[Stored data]
▼
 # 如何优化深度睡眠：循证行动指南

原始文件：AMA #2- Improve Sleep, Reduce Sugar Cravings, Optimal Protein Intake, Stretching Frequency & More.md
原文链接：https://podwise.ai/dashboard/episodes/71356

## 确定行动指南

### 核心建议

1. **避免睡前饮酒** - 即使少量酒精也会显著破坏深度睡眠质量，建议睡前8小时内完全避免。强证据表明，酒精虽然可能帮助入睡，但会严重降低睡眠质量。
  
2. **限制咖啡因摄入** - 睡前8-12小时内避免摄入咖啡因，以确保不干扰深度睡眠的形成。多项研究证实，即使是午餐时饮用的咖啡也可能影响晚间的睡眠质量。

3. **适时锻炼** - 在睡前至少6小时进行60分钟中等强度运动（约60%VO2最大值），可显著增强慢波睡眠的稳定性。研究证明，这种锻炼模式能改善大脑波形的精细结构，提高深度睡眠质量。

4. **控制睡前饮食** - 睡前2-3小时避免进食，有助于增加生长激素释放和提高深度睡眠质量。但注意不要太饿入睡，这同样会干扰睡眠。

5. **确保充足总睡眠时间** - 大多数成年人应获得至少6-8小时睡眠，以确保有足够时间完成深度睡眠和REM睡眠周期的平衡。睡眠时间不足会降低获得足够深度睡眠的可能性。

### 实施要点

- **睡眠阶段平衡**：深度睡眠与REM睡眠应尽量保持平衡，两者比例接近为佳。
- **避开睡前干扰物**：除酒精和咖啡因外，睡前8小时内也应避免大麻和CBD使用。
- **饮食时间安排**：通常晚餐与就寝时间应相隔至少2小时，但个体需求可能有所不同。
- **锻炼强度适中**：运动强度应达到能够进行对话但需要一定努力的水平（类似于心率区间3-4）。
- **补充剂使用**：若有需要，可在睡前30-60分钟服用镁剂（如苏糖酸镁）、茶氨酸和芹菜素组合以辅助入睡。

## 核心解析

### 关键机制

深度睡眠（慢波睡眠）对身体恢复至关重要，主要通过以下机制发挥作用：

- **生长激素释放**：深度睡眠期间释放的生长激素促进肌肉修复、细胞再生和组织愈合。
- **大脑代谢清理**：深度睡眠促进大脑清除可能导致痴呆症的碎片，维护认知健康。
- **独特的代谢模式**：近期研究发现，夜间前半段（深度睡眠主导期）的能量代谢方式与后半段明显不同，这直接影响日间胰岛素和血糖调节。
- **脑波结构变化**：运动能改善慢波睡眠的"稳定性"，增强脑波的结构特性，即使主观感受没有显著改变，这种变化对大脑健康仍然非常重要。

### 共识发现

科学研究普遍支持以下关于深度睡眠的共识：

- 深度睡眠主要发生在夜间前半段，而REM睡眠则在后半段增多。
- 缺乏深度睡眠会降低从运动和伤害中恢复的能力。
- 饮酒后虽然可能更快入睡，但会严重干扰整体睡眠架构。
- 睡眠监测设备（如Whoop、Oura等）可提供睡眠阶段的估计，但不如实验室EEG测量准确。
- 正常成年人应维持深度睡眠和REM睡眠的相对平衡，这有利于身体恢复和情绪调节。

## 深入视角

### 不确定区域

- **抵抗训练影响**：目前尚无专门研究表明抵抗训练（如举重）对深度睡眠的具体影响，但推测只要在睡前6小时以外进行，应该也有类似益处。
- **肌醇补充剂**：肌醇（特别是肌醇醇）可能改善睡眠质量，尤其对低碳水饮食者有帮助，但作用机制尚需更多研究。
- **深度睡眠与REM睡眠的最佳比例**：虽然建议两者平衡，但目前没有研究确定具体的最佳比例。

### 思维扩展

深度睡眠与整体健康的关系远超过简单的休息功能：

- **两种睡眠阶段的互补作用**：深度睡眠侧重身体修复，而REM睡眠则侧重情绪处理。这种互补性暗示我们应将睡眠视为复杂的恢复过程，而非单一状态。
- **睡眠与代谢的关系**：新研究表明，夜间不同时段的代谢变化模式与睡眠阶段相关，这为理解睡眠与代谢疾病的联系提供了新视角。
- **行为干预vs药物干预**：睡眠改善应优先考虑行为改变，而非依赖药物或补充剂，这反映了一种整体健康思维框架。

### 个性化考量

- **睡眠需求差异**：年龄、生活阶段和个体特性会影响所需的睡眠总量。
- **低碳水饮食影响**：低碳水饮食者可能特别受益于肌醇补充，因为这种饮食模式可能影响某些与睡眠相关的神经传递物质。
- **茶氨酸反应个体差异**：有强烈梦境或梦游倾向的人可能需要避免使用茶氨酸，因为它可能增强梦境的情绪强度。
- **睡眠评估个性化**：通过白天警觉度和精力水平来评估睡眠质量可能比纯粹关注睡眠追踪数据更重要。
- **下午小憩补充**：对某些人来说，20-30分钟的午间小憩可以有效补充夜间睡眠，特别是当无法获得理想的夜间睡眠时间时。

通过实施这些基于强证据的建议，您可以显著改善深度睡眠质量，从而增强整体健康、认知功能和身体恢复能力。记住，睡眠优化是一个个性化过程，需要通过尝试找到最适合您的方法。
▲
▼
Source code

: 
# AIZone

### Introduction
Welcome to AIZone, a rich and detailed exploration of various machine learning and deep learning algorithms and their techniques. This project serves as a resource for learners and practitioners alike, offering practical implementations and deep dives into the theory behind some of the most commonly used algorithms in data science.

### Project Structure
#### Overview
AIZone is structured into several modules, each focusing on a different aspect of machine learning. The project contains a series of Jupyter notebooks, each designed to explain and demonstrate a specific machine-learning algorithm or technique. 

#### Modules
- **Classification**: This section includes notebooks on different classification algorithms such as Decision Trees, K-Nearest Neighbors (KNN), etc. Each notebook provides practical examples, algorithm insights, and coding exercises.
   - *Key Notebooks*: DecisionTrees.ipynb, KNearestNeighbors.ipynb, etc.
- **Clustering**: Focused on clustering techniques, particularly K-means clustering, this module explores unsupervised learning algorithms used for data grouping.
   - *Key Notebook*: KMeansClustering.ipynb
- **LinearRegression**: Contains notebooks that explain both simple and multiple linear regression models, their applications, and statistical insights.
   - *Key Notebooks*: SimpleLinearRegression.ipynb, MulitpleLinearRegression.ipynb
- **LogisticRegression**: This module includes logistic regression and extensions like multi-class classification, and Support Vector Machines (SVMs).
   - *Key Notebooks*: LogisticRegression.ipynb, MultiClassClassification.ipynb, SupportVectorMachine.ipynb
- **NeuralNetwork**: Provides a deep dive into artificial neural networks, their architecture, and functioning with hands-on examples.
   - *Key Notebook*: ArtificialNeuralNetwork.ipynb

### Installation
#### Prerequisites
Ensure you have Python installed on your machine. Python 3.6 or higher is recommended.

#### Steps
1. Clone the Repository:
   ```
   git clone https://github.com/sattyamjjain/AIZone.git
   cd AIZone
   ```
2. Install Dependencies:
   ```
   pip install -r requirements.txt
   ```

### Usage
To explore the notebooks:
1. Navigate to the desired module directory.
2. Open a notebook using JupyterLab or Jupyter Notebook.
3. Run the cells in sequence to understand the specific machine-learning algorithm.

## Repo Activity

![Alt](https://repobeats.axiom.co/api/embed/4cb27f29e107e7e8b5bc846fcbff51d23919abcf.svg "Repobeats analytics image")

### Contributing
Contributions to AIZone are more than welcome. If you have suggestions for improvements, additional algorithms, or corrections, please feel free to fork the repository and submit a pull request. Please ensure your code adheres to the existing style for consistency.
▲
# [WHAT IS NEEDED]
Begin at the line that has "AIZone is structured" in the entries above; stop after the line that has "#### Modules". Transcribe exactly those lines and no others.

# [RESULT OF THIS TASK]
AIZone is structured into several modules, each focusing on a different aspect of machine learning. The project contains a series of Jupyter notebooks, each designed to explain and demonstrate a specific machine-learning algorithm or technique. 

#### Modules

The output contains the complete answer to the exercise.